Informationen und Wissen für die Versicherungs- und Finanzdienstleistungsbranche Registrieren Abo Einloggen
Rotes Informations-Icon
Passwort vergessen? Kein Konto? Kostenlos registrieren...

dvb-Pressespiegel

Pressemitteilung vom 15.05.2009
Werbung

J.P. Morgan Asset Management: Wann wird aus dem „L“ ein „U“?

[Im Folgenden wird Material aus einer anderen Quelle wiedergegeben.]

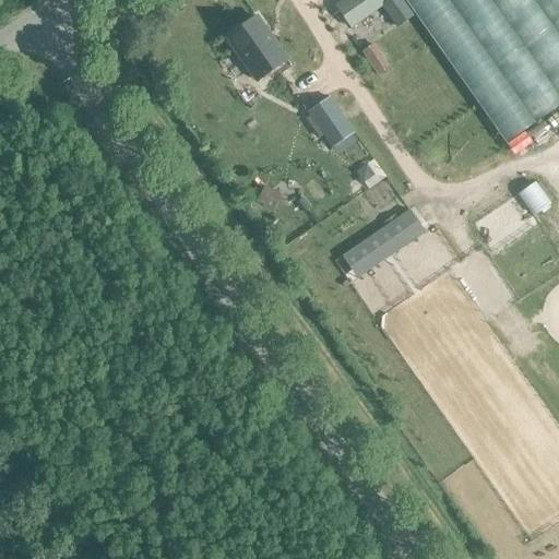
[(382,0),(345,0),(335,8),(349,30),(385,4),(382,0)]
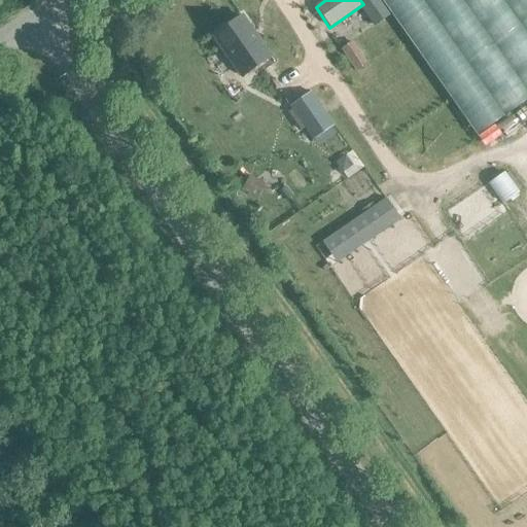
[(526,0),(380,0),(477,136),(526,100),(526,0)]
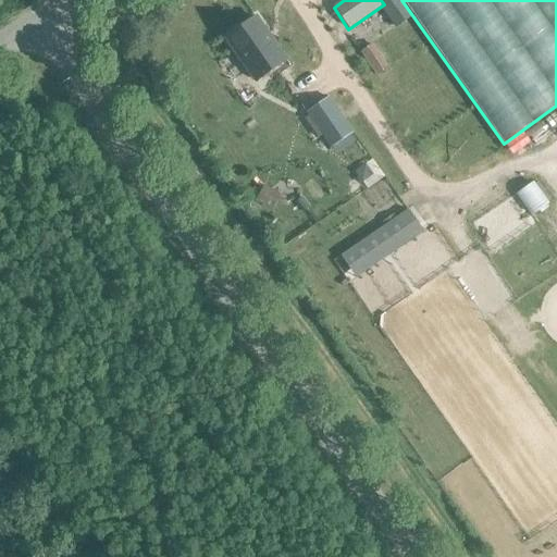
[(255,20),(224,40),(255,83),(284,62),(255,20)]
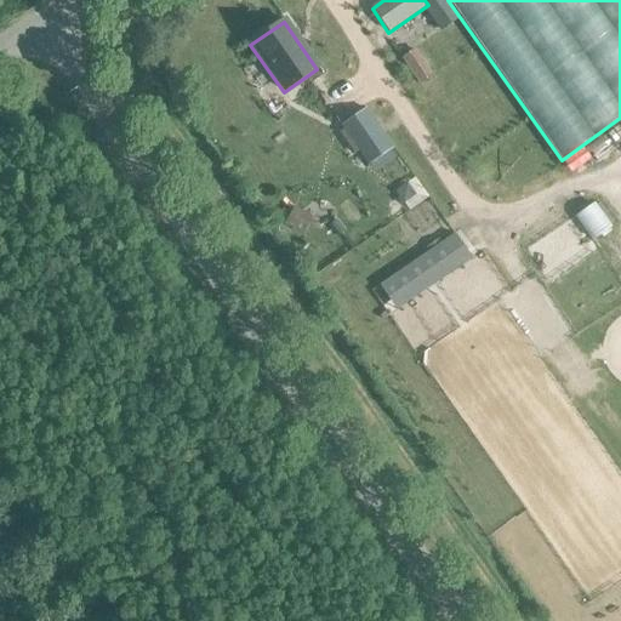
[(416,50),(403,58),(420,84),(433,75),(416,50)]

Robert Michele, globaler Chief Investment Officer für Anleihen, und Lisa Coleman, Head of Global Credit, im Investorengespräch

Die Experten von J.P. Morgan Asset Management zeigen sich verhalten optimistisch für die weitere Entwicklung der globalen Märkte. Bei einem Investorengespräch in Frankfurt erläutert Robert Michele, CIO für Anleihen und Währungen, dass die Rezession seit Jahresbeginn die gesamte Weltwirtschaft erfasst habe und nun in allen Regionen die Wachstumsprognosen erheblich nach unten korrigiert würden. Die Notenbanken und Regierungen ergriffen in der Folge weitere umfangreiche Maßnahmen, um dem Abschwung entgegenzuwirken: In den USA, Großbritannien und Japan wurden nicht nur die Zinsen auf nahezu null gesenkt, sondern darüber hinaus auch quantitative Lockerungsprogramme bekannt gegeben. Durch diese Maßnahmen ging die Volatilität an den Bondmärkten gegenüber den hohen Niveaus von Ende 2008 weltweit wieder zurück. Bei der Europäischen Zentralbank sieht Michele darüber hinaus noch Potenzial für weitere Zinsschritte.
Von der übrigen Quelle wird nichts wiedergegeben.